Three sources of data were combined to form a census of all units in the population of interest. These consisted of:

  1. Annualized data from the Quarterly Survey of Financial Statements (QFS) obtained from the Industrial Organization and Finance Division at Statistics Canada.
  2. A survey of provincial or federal level government business enterprises (GBE) that operated in the business sector, with data obtained from the Public Sector Statistics Division at Statistics Canada.
  3. Administrative corporate taxation data in the form of the T2 Corporation Income Tax Return and the General Index of Financial Information (GIFI) obtained from the Tax Data Division at Statistics Canada.

The frame contains 1,353,136 units included in our population of interest. The Quarterly Survey of Financial Statements (QFS) provided consolidated data for 3,673 of the larger enterprises. The survey of government business enterprises provided data for 120 enterprises. The remaining data were obtained through administrative corporate taxation data. Although the vast majority of data comes from the administrative source, these data are less significant in terms of their contribution to assets and operating revenues (see Text table 1).

Using the information:
- A) According to the passage on data sources, how many enterprises did the survey of government business enterprises provide data for?
- B) Decide whether each statement agrees with the passage on data sources: (i) The frame holds 1,353,136 units in the population of interest. (ii) The Quarterly Survey of Financial Statements supplied data for 120 enterprises. (iii) The administrative data make the largest contribution to assets and operating revenues.
The items after this come from a different source.

Given information:
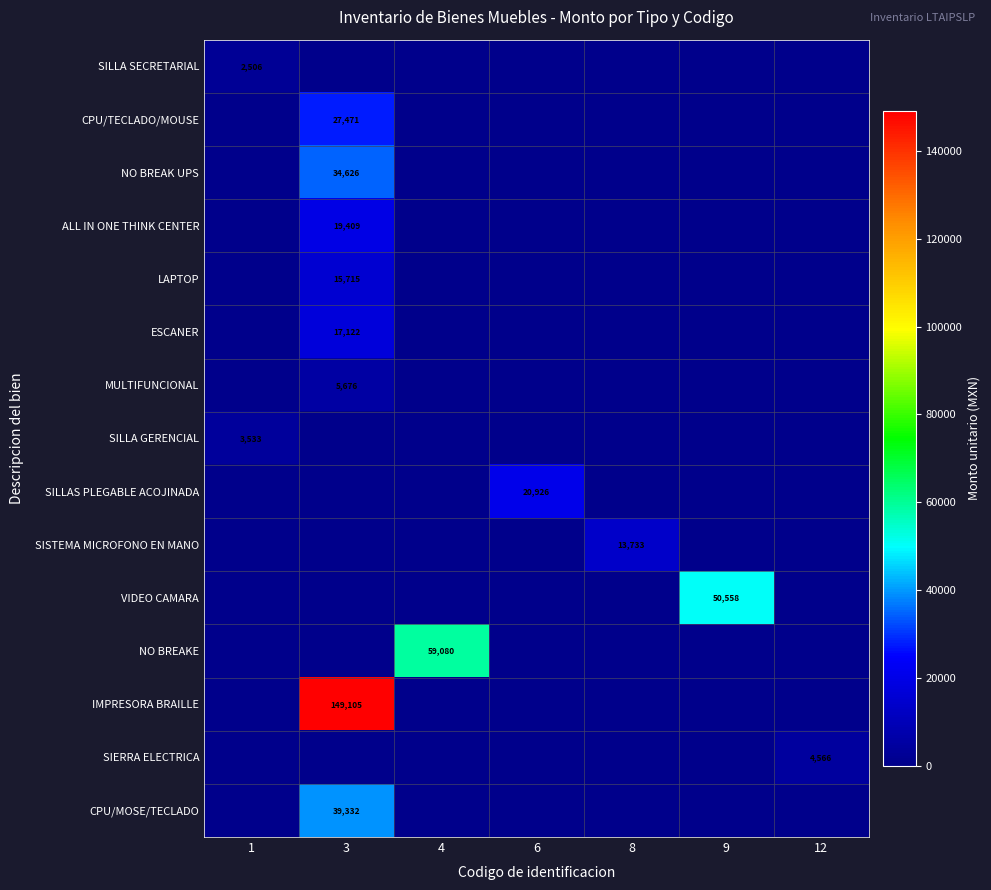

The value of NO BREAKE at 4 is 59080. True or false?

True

---

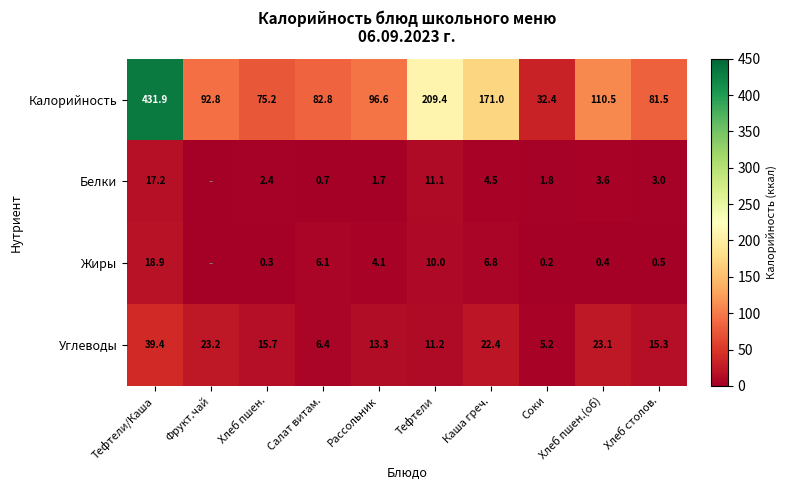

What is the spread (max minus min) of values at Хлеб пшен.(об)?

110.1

Solutions:
- A) 120 enterprises.

- B)
(i) Yes: "The frame contains 1,353,136 units included in our population of interest."
(ii) No: "The Quarterly Survey of Financial Statements (QFS) provided consolidated data for 3,673 of the larger enterprises."
(iii) No: "these data are less significant in terms of their contribution to assets and operating revenues"